Anonymous wrote:Are you allowed to transfer from Westfield HS to Chantilly HS without actually moving to an area assigned to Chantilly?
Anonymous wrote:Anonymous wrote:What’s the difference between Chantilly high school and Chantilly academy?
Same location. The academy offers additional vocational and STEM-oriented courses (for example, auto technology, cosmetology, culinary arts, programming, network administration) and is open to students from neighboring schools. Some of the courses offered at the academy like STEM Engineering are also electives at other schools.
Anonymous wrote:Anonymous wrote:More like Chantilly got the STEM academy when Kathy Smith, who lived in the Chantilly district, was on the School Board. You do know how she drove down the FARMS rates at Poplar Tree, her neighborhood school, and tripled them at Virginia Run during her tenure?
In theory, "school choice" sounds like apple pie, but in practice it tends to magnify disparities among schools.
Did the neighborhood she moved from Poplar Tree also get moved from Chantilly to Westfield?
Anonymous wrote:What’s the difference between Chantilly high school and Chantilly academy?
Anonymous wrote:What’s the difference between Chantilly high school and Chantilly academy?
Anonymous wrote:Anonymous wrote:Anonymous wrote:Another example of parents exploiting pupil placement options in FCPS to engage in demographic arbitrage.
+1. FCPS is full of parents "exploiting" AAP, immersion, magnet ESs, pupil placement for AP, IB, Academy classes, HS foreign language sequence, TJ, etc. to move their child to the school that best meets their individual learning needs and/or interests. How dare these HS parents do Academy, AP/IB etc placement? It should be available to evenyone!! Oh wait. ...
Seriously dude, get a grip. Someone from Westfield pupil places to Chantilly for the Academy. I pupil placed from Chantilly to SLHS in February for IB, and then, once decisions were released, amended that and pupil placed to TJ. All othis is completely legal and above board. It is not like committing residency fraud, etc. If you are against school choice, take it up with the school board.
You sound like a real jerk. Not everyone is equally situated to take advantage of these "choices," and there's nothing wrong with making sure those who do have bona fide reasons.
Anonymous wrote:Anonymous wrote:We have a rising senior at Westfield. Our kid seems to be okay with it, and we have no real complaints. Excellent student, athlete, musician, and enjoys the mix of kids from a lot of backgrounds. His core best friends are still mostly kids he knew from the AAP center middle school. He'd be fine at any of the schools around here. If I could afford to live in the zone, I'd rather send my kids to Chantilly.
IDK how much you paid for your house, but most people are not priced out of Chantilly. We have kids who went Carson / Chantilly for AAP, and I don't think the drop off in house prices is that noticeable when you drive down Centreville Road toward Herndon.

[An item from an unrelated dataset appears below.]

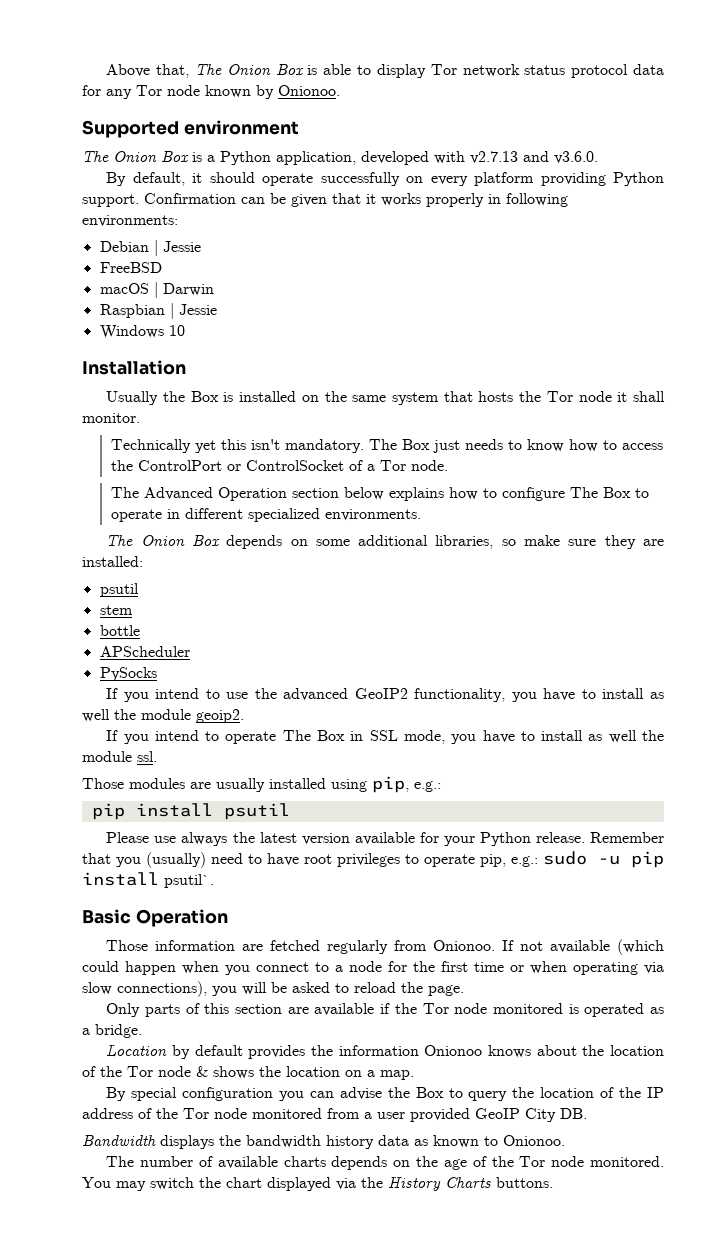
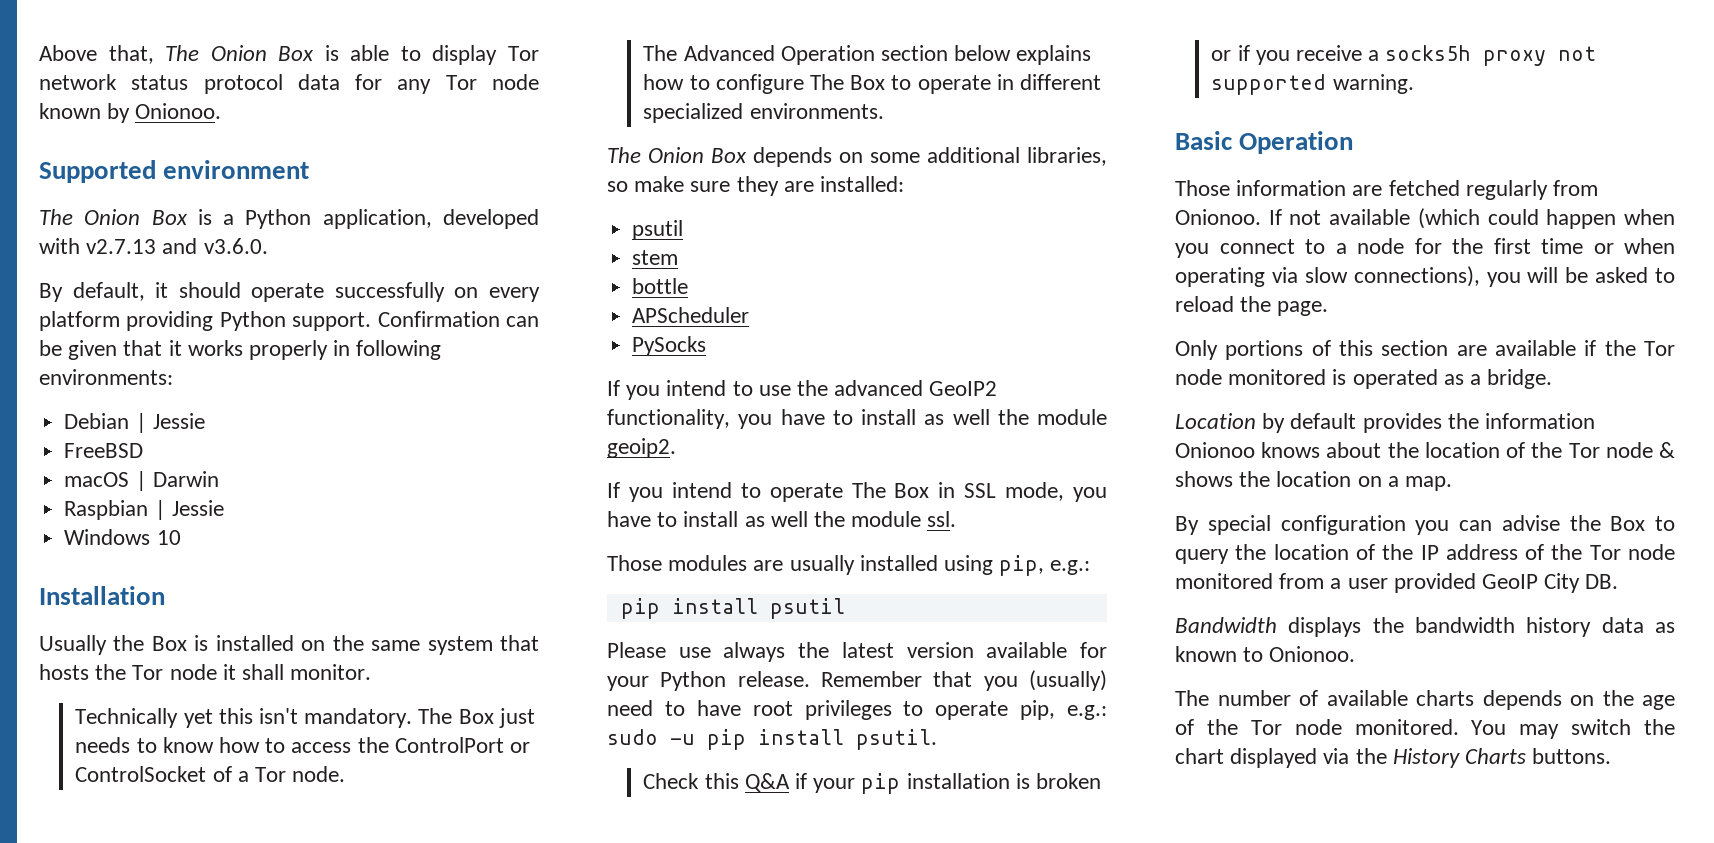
[164,874,214,888] psutil`. -> [856,729,937,750] [643,773,1101,794] [1211,45,1597,66] [1211,74,1414,95] psutil. // Check this Q&A if your pip installation is broken or if you receive a socks5h proxy not supported warning.
[145,1004,181,1017] parts -> [1225,340,1304,360] portions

Anonymous wrote:Anonymous wrote:Anonymous wrote:More like Chantilly got the STEM academy when Kathy Smith, who lived in the Chantilly district, was on the School Board. You do know how she drove down the FARMS rates at Poplar Tree, her neighborhood school, and tripled them at Virginia Run during her tenure?
In theory, "school choice" sounds like apple pie, but in practice it tends to magnify disparities among schools.
Did the neighborhood she moved from Poplar Tree also get moved from Chantilly to Westfield?
DP. Yes.
Anonymous wrote:Anonymous wrote:More like Chantilly got the STEM academy when Kathy Smith, who lived in the Chantilly district, was on the School Board. You do know how she drove down the FARMS rates at Poplar Tree, her neighborhood school, and tripled them at Virginia Run during her tenure?
In theory, "school choice" sounds like apple pie, but in practice it tends to magnify disparities among schools.
Did the neighborhood she moved from Poplar Tree also get moved from Chantilly to Westfield?
Anonymous wrote:We have a rising senior at Westfield. Our kid seems to be okay with it, and we have no real complaints. Excellent student, athlete, musician, and enjoys the mix of kids from a lot of backgrounds. His core best friends are still mostly kids he knew from the AAP center middle school. He'd be fine at any of the schools around here. If I could afford to live in the zone, I'd rather send my kids to Chantilly.
Anonymous wrote:More like Chantilly got the STEM academy when Kathy Smith, who lived in the Chantilly district, was on the School Board. You do know how she drove down the FARMS rates at Poplar Tree, her neighborhood school, and tripled them at Virginia Run during her tenure?
In theory, "school choice" sounds like apple pie, but in practice it tends to magnify disparities among schools.